Team’s Status Report 4/4

This week we did our interim demo, we got our glove designed with all the parts mounted onto it via a mini bread-board. We have a through hole breadboard we intend on soldering our parts using to make the product lightweight. This week we will officially add the touch sensors onto the glove as we just completed the testing phase for them.

As for the software, Nia and Kat are working on the data collection script and making it run at the same time as the MicroPython on the Pico. This week we plan on doing data collection with the touch sensors and being able to train the model by the end of the week.

For testing, Katherine made a script that accepted the sensors values and printed their outputs.
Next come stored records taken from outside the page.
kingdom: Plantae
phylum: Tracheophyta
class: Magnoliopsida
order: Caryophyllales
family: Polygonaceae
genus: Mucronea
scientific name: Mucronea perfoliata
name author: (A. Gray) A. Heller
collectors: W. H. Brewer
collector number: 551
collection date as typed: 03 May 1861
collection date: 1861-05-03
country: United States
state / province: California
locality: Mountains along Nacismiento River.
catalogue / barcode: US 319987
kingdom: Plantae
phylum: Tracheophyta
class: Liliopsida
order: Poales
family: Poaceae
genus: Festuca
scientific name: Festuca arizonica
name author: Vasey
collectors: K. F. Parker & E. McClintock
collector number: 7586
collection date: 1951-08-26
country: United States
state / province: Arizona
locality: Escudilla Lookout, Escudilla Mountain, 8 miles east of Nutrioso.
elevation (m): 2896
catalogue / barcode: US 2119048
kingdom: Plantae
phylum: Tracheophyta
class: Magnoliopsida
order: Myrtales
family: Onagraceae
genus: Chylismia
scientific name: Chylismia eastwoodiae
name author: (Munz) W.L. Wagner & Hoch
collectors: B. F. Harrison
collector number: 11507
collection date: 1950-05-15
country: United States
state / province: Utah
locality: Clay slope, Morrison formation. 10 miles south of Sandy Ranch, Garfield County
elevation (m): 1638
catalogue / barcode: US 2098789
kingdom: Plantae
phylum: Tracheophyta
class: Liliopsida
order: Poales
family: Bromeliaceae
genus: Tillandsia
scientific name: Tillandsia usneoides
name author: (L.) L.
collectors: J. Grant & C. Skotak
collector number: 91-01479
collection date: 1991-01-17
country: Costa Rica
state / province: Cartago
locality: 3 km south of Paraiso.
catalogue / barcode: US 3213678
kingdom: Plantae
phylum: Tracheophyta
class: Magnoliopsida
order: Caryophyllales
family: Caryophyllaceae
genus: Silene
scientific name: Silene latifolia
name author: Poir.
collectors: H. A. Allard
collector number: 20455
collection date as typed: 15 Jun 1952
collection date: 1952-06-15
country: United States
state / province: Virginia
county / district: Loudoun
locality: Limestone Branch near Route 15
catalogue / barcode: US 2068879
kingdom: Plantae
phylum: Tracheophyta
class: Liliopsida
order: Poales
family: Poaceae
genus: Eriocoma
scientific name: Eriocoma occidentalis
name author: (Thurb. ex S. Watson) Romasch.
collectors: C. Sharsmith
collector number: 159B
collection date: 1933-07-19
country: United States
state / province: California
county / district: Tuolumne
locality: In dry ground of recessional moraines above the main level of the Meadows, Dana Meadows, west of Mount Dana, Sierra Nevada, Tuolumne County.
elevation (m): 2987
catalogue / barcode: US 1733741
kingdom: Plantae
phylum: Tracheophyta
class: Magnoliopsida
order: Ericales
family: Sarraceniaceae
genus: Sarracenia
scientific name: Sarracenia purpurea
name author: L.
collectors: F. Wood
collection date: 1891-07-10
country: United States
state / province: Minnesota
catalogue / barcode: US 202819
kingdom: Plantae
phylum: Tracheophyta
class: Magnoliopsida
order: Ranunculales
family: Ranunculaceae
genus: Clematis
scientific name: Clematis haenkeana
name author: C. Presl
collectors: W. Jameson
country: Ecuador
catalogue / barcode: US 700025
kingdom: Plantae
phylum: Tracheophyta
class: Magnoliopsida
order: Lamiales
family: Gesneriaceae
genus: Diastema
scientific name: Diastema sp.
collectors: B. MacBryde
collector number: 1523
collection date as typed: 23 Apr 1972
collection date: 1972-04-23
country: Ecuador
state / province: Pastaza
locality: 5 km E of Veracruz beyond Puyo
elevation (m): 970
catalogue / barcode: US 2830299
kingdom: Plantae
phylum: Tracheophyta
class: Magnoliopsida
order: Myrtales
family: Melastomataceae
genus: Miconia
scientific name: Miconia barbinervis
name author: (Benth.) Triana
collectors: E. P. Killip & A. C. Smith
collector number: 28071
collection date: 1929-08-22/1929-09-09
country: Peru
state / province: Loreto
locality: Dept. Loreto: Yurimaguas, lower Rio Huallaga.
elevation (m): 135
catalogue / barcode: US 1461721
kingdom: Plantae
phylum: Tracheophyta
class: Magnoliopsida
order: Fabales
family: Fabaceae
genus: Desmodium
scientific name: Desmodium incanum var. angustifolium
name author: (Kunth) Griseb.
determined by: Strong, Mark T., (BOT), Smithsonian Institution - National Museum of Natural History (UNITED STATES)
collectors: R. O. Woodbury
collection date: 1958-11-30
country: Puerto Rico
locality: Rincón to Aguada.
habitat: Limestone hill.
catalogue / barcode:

She calibrated the data collection for optimal accuracy for the flex sensors while bending and straightening the fingers. For our machine learning model, we are outputting the accuracy and loss calculations after training. We are shooting for 95% training accuracy. As of right now we have 3 data vectors per sign, however Katherine and Nia are still working on collecting more. Since Teadora is still adding the touch sensors to the glove, we are manually inputting the touch sensor values for now as they are binary (touched or not touched. The more data we add, the better our accuracy should be. Katherine is implementing a K-NN model and Nia a Neural Network model that we can evaluate both training accuracies on and whichever is better we will use for our final implementation.

Team’s Status Report 3/14

This week, Kat did the processing for the Raspberry Pi Pico to receive analog information and send it to the machine learning model. Nia generated a synthetic dataset that she ran the neural network with. Teadora tested the flex sensors and will be continuing to evaluate them and the IMU with the Raspberry Pi Pico this upcoming week.

This week we will make sure we can receive the analog signals properly from the IMU and flex sensors. We will also continue working on the machine learning model and optimize it for the types of data we will be using. We also will complete our work on the data organization such as how the data goes from when it first arrives to on the computer to the machine learning model.